══ Available data ══

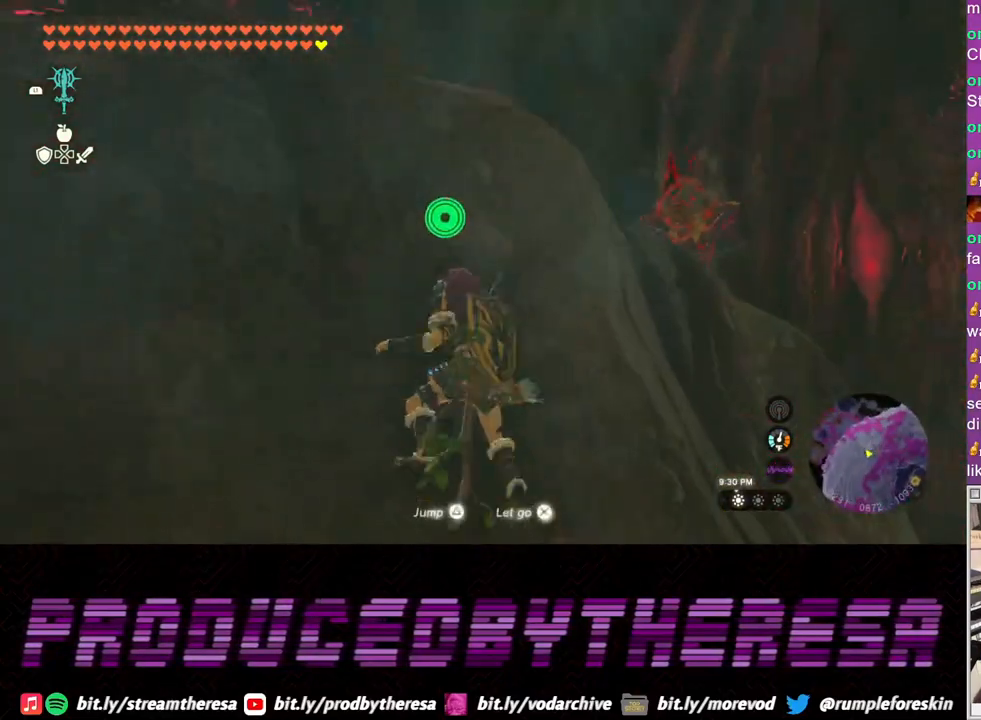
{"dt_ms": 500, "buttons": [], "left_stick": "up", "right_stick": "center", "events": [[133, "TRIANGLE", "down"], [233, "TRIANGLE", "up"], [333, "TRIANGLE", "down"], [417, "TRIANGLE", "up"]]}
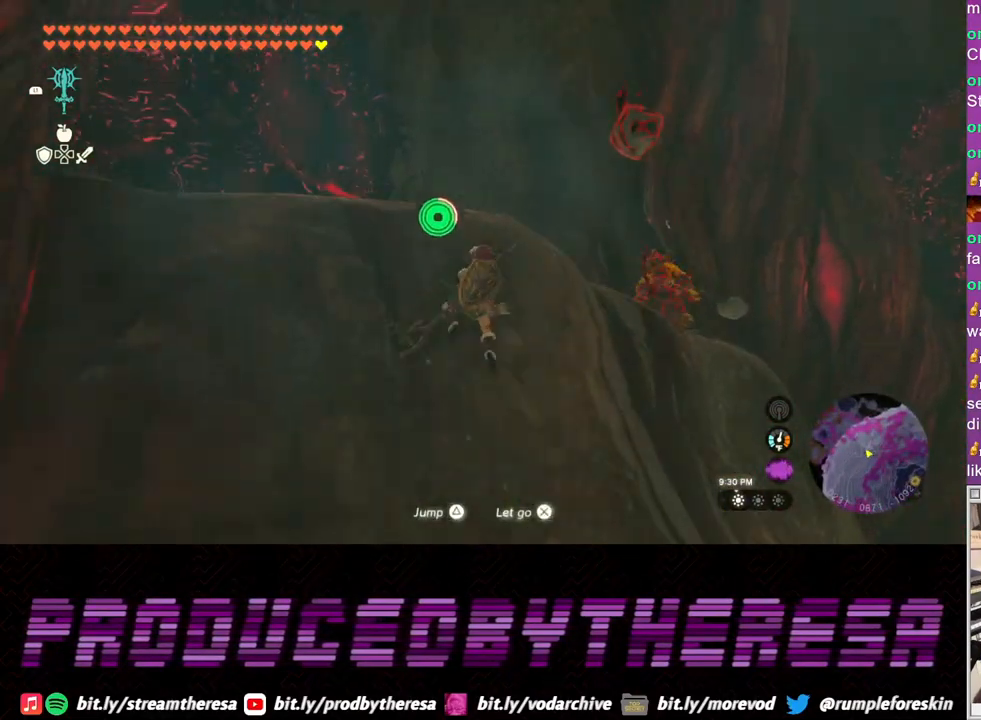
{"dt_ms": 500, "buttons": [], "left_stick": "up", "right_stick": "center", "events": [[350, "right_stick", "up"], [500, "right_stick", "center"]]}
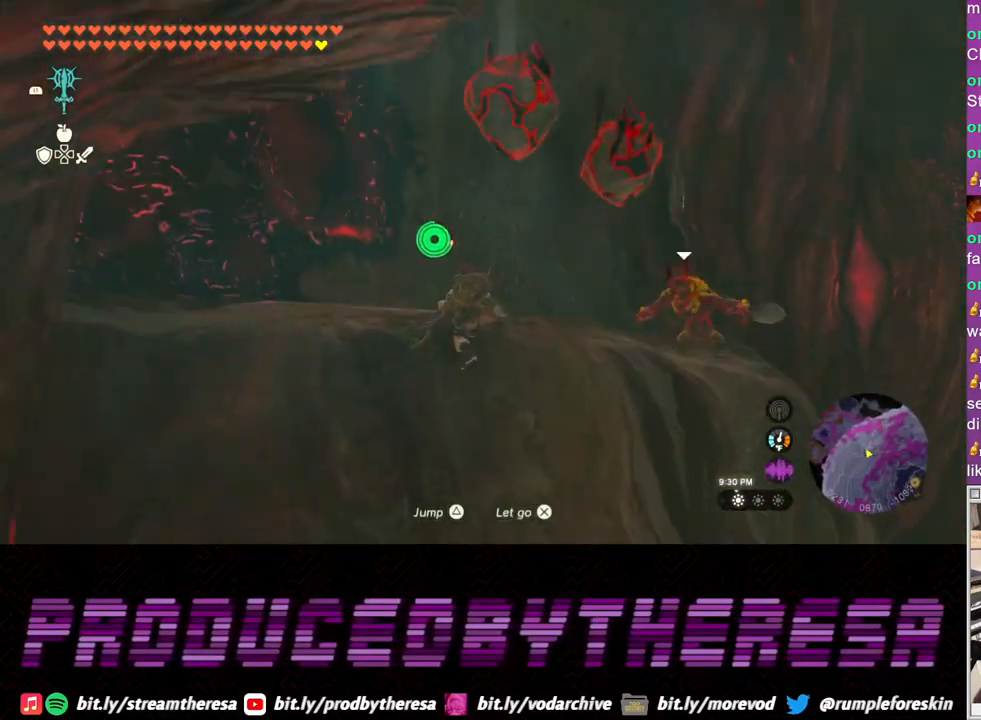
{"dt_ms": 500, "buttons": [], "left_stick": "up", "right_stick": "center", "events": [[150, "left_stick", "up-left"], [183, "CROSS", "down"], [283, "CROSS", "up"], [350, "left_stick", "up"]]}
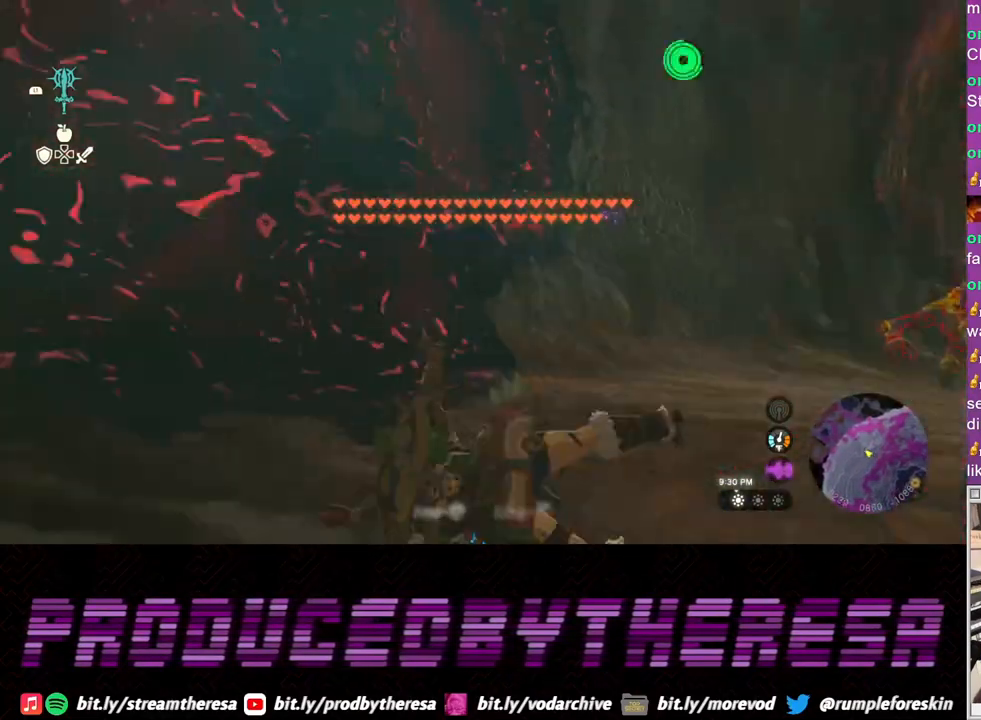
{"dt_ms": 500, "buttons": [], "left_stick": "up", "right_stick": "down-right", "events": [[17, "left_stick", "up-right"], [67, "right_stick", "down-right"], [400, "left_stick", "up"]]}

═══
══ Available data ══

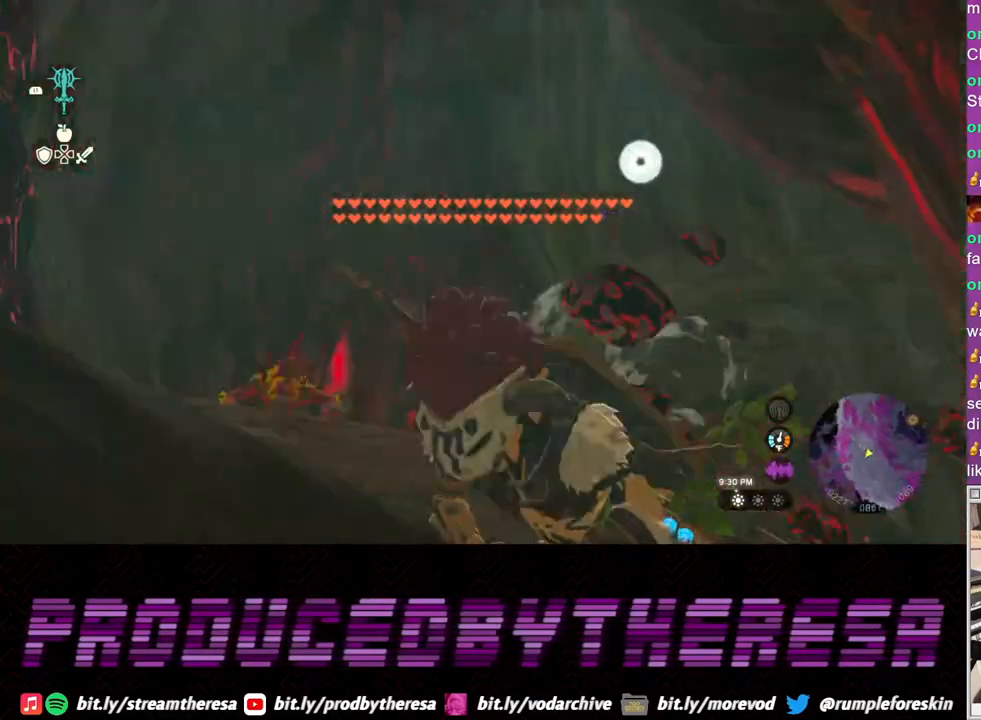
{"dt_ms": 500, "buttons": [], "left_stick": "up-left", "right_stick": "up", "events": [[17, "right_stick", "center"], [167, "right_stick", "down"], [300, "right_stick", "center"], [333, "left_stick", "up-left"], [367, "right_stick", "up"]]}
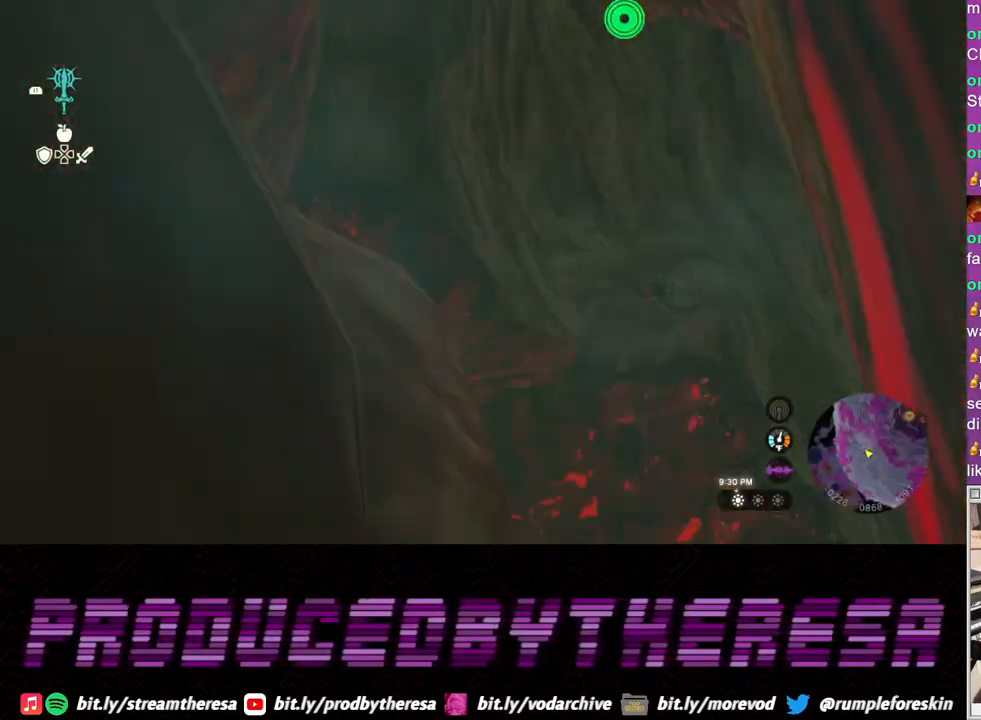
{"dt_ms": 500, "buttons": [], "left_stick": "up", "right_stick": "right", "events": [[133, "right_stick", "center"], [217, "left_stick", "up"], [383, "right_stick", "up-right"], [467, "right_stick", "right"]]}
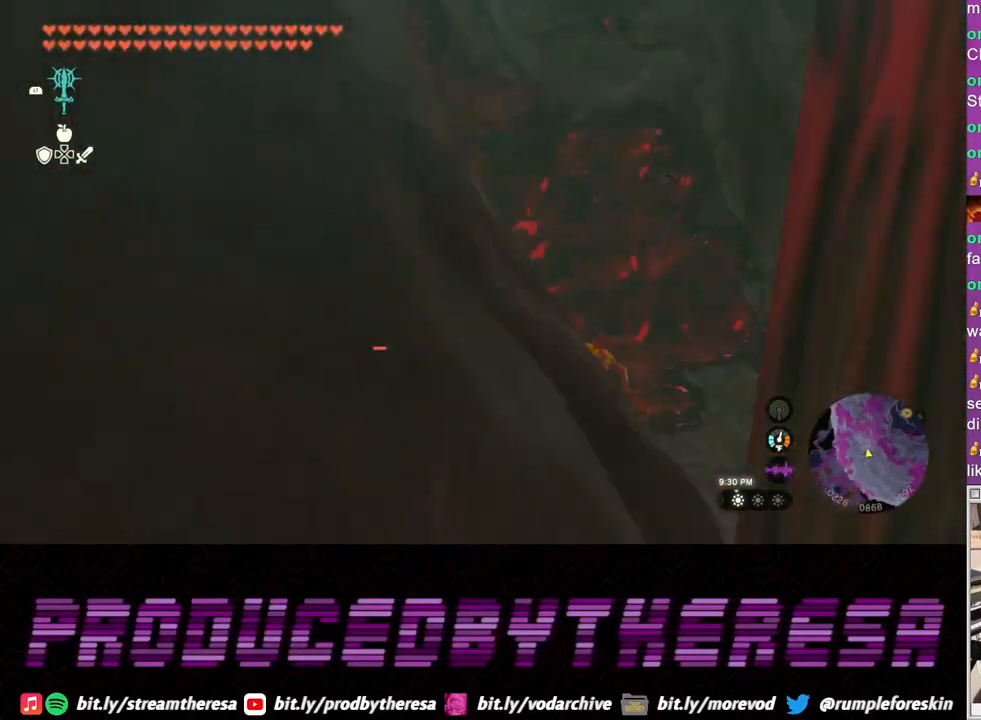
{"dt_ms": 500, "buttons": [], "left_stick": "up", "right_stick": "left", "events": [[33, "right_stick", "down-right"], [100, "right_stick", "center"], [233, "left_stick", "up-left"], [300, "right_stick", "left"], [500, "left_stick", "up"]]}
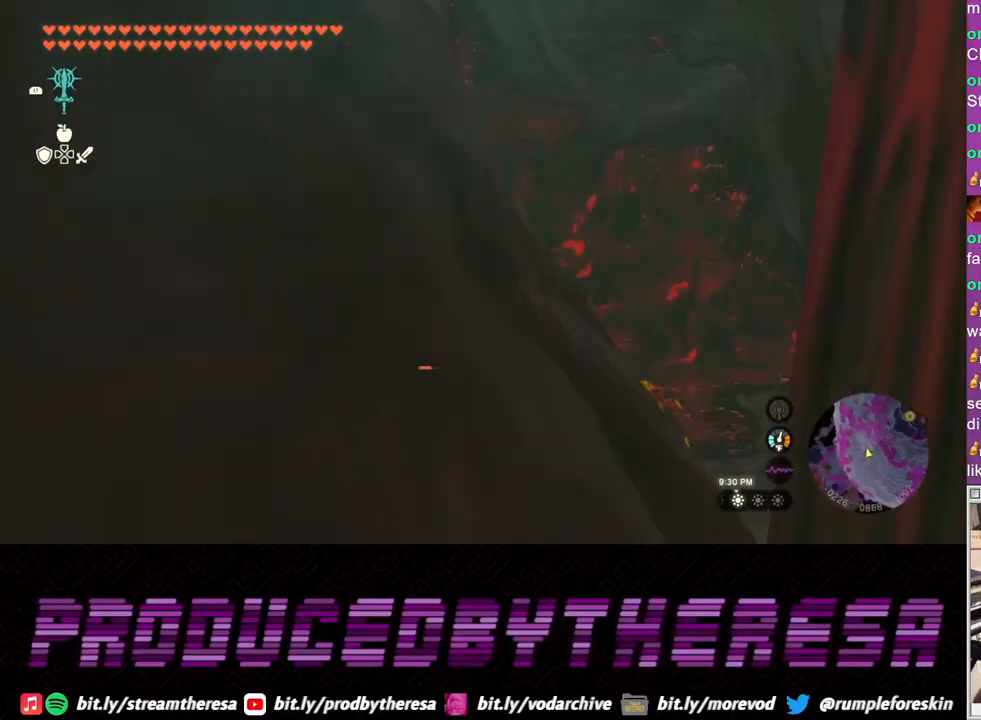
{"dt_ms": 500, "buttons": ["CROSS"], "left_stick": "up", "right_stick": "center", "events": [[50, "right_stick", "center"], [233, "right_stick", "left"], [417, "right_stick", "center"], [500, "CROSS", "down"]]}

═══

When a line in the listing has the string "CROSS" in it, return that line.

{"dt_ms": 500, "buttons": [], "left_stick": "up", "right_stick": "center", "events": [[150, "left_stick", "up-left"], [183, "CROSS", "down"], [283, "CROSS", "up"], [350, "left_stick", "up"]]}
{"dt_ms": 500, "buttons": ["CROSS"], "left_stick": "up", "right_stick": "center", "events": [[50, "right_stick", "center"], [233, "right_stick", "left"], [417, "right_stick", "center"], [500, "CROSS", "down"]]}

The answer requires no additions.